— RAW DATA —
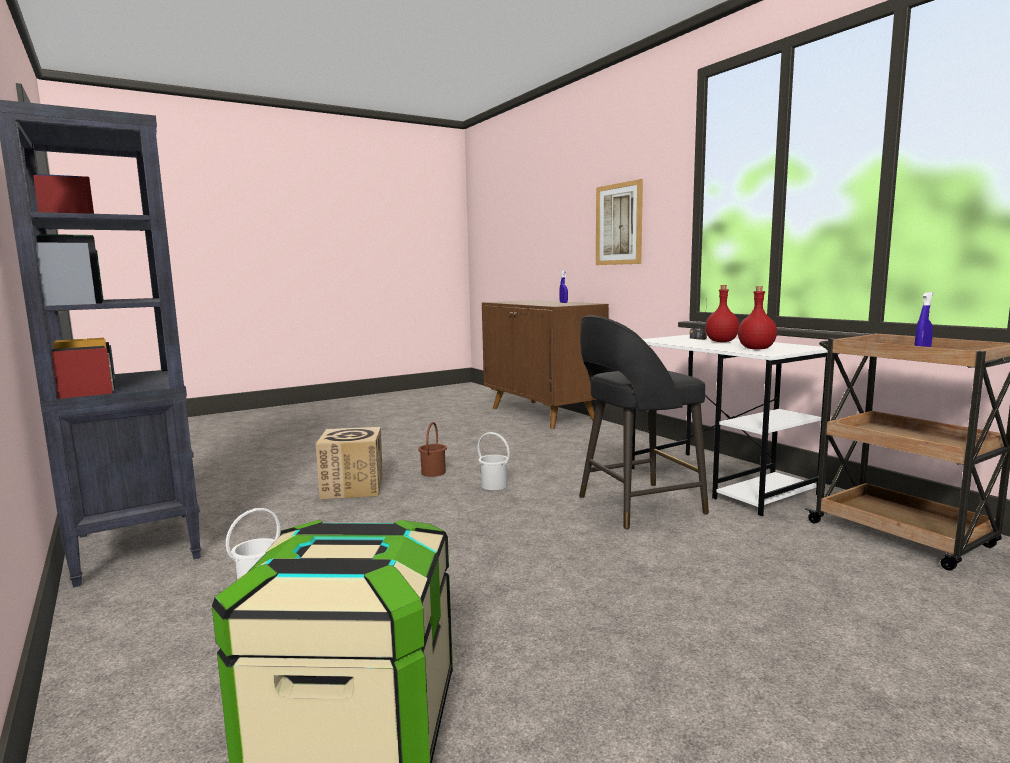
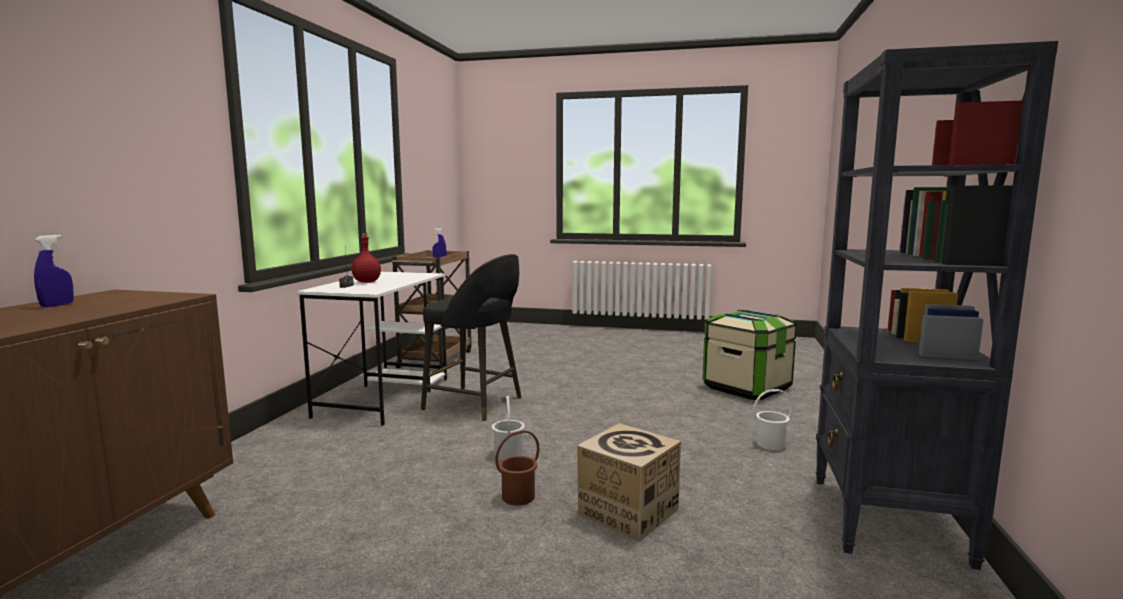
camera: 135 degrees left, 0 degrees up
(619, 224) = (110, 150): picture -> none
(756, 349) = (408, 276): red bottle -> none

— AIM OF THE TASK —
Tally the lines of the listing that include "none". Nothing but the resulting number should be returned.

— ANSWER TO THIS TASK —
2